Ainsi le «nouveau théâtre» entend-il parachever le démantèlement des principes dramaturgiques qui, depuis Aristote (sans compter, il est vrai, le long entracte du Moyen Âge), régissent le théâtre occidental. À une action bien définie, progressivement menée, il substitue une série de rencontres, de hasards ou de répétitions; à des héros psychologiquement cohérents, des personnages sans épaisseur et souvent sans identité, capables des plus surprenantes métamorphoses (l’Amédée de Ionesco s’envole à la fin de la pièce, faute de pouvoir trouver d’autre solution à sa situation). Et, au lieu de constituer un facteur de connaissance, le langage se révèle être la raison même de l’incommunicabilité entre les êtres, des êtres qui, loin d’accéder, par son entremise, à une vérité longuement et chèrement gagnée, ne parviennent plus qu’à répéter des phrases toutes faites.
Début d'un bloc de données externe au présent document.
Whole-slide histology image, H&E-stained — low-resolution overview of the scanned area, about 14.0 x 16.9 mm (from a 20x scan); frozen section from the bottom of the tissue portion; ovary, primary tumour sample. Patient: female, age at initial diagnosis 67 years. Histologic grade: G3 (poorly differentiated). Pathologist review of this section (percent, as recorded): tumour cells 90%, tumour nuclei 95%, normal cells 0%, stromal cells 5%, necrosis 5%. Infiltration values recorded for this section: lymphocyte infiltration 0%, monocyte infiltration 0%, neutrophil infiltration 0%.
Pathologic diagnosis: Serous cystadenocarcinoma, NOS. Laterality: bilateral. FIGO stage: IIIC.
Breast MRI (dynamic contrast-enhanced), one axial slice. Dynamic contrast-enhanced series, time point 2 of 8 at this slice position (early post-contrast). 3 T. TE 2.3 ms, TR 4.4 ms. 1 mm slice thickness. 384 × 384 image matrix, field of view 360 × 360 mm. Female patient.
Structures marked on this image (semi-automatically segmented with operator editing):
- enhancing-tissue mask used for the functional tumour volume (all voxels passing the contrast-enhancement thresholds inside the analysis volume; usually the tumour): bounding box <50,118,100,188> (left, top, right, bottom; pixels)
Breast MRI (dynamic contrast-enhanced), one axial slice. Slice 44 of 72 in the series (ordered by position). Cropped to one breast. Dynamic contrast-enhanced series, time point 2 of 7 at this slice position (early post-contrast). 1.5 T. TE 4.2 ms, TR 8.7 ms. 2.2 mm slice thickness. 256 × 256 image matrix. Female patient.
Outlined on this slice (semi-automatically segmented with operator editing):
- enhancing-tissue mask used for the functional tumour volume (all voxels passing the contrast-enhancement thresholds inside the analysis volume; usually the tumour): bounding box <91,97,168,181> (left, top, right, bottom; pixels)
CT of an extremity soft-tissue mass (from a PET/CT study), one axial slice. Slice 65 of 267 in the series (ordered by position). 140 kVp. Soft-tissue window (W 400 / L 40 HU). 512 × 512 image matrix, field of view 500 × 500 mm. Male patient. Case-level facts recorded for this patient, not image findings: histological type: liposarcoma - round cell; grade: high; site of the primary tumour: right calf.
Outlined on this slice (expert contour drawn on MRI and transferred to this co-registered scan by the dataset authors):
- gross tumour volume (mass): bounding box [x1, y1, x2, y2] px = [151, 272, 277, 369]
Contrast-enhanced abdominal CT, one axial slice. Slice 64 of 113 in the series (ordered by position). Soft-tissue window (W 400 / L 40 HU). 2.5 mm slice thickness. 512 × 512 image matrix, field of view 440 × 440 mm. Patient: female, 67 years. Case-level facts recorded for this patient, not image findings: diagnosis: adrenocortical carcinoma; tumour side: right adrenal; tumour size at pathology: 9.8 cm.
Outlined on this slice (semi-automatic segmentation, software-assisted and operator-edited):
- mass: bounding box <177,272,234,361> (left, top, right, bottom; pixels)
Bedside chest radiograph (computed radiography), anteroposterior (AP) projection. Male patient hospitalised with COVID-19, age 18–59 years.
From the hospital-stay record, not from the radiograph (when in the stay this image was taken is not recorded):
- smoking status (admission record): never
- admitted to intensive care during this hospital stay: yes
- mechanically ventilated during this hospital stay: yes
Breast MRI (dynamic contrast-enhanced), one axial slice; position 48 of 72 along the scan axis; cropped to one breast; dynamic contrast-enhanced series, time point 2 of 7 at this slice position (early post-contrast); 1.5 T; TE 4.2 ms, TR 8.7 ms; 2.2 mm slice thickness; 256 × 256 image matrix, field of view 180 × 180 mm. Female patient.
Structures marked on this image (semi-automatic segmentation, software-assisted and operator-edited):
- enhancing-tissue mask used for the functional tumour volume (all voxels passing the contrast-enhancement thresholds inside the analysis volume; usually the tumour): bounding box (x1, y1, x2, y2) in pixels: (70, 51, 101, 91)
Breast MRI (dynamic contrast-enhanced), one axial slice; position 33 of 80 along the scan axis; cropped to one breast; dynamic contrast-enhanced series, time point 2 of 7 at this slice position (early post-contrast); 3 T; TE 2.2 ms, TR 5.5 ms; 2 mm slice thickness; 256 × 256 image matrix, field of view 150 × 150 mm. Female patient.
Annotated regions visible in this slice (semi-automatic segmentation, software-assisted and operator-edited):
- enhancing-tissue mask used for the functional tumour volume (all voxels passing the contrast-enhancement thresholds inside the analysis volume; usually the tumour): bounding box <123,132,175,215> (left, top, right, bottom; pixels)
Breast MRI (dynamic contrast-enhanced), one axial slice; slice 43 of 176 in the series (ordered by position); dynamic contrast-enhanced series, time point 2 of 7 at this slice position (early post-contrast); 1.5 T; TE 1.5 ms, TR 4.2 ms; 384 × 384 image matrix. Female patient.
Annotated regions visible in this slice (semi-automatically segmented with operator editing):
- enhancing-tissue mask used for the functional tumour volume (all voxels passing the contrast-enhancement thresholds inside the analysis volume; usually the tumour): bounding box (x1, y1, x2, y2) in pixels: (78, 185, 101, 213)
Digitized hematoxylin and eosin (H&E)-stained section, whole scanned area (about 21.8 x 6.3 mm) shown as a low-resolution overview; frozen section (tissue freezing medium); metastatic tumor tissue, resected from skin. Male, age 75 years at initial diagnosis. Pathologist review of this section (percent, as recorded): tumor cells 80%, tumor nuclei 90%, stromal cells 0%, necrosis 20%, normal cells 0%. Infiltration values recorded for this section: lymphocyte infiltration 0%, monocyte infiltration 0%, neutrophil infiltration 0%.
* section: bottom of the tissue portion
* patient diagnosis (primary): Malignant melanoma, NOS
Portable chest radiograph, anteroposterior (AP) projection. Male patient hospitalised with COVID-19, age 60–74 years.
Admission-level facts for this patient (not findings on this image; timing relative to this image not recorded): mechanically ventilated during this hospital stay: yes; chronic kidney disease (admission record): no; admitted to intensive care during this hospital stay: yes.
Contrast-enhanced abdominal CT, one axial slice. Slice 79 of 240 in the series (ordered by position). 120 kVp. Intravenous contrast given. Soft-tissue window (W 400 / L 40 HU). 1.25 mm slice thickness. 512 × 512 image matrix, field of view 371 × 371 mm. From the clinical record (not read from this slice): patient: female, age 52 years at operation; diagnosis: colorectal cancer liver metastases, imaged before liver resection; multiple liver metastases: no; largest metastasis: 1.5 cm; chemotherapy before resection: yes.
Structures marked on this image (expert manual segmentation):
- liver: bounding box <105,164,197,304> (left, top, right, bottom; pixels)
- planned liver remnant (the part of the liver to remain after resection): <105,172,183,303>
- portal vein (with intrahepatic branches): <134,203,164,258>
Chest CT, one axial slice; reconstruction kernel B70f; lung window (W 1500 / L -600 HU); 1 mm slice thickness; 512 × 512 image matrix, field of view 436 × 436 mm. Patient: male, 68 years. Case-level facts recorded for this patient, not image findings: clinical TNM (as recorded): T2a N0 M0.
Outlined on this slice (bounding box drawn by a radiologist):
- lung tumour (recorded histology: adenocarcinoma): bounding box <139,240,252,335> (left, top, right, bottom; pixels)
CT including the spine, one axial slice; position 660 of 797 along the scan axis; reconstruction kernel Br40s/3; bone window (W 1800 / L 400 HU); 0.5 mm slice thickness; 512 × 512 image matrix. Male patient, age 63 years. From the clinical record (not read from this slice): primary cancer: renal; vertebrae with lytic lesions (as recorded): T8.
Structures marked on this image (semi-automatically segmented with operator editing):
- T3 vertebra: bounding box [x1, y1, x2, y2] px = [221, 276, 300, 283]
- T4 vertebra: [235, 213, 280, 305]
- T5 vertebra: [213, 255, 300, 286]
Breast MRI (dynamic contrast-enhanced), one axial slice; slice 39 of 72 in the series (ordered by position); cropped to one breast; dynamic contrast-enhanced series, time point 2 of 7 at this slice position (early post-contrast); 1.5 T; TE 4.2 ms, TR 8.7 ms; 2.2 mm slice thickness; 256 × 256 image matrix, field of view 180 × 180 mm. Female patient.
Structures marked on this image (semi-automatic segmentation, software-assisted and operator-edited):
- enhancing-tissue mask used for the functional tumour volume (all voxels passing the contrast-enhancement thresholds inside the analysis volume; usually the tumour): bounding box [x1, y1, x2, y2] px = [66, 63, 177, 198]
Mais ce rêve d’un «degré zéro» qui serait aussi le point oméga du théâtre ne pouvait rester qu’un rêve. Bien vite, spectateurs et commentateurs rechargèrent de sens ces paraboles qui prétendaient n’en privilégier aucun ou admettre tous les sens possibles. Le «nouveau théâtre» fut baptisé «théâtre de l’absurde » et réintégré ainsi dans une tradition qui, pour n’être pas celle de Racine ou de Molière (du Molière petit-bourgeois de la Comédie-Française au moins), n’en avait pas moins ses lettres de noblesse, de Jarry à Kafka, de Büchner à Strindberg, voire à Pirandello. Un véritable investissement idéologique se produisit: «être là» se mit à signifier n’être pas ailleurs, être privé de ce qui est ailleurs... La présence ou l’absence scéniquement concrètes voulurent aussi dire le trop-plein ou le vide d’une existence absurde, privée de but («Est absurde ce qui n’a pas de but [...]. Coupé de ses racines religieuses ou métaphysiques, l’homme est perdu, toute sa démarche devient insensée, inutile, étouffante», Ionesco). Ainsi, le «nouveau théâtre» renoua, subrepticement, avec le théâtre philosophique, avec la littérature à message. Et il en retrouva du même coup les catégories formelles. Le Bérenger de Ionesco (apparu dans Tueur sans gages et se taillant la part du lion dans Rhinocéros ) bénéficiait à nouveau du statut de héros: un héros dérisoire, sans doute, mais qui en apparaissait d’autant plus exemplaire. Et le théâtre tout entier de Ionesco versa dans la prédication. Certes, Beckett entendait, en revanche, s’en tenir au rien. Mais ce fut au prix d’un processus de raréfaction: les dialogues de En attendant Godot firent place au quasi-monologue de Winnie dans Oh! les beaux jours , et ses œuvres théâtrales se réduisirent bientôt à des mini-pièces qui sont comme autant d’objets minutieusement agencés et proches de l’invisibilité ou de l’inexistence. À l’inverse, Adamov entreprit d’ouvrir son univers obsessionnel au monde de l’extérieur et, rompant avec le huis clos de l’avant-garde, d’installer sur la scène non plus seulement la grande et la petite manœuvre de toute société, mais encore les mille et une grandes et petites manœuvres de notre société régie par le profit. S’il y réussit avec Le Ping-Pong ou Paolo Paoli , il échoua lorsque, dans Le Printemps 71 , il voulut évoquer par le détail les jours, les nuits et les travaux de la Commune de Paris.

2. Une autre contestation

Vers 1960, alors que Beckett et Ionesco commençaient à être joués sur toutes les scènes du monde et faisaient l’objet d’innombrables commentaires, peu ou prou universitaires (américains, notamment), le «nouveau théâtre» des années 1950 était bel et bien mort. Il avait sans doute rempli sa tâche: celle d’un «déconditionnement» de la dramaturgie bourgeoise héritée du XIXe siècle et un peu frottée de belles-lettres pendant la première moitié du XXe siècle. Mais il avait trébuché dans son ambition majeure: celle de fonder un théâtre en quelque sorte «pur» qui ne doive rien à la littérature ni aux idéologies. Il reste qu’il avait mis en branle un processus de transformation aussi bien de la dramaturgie que de la pratique théâtrale, et que ce processus était irréversible.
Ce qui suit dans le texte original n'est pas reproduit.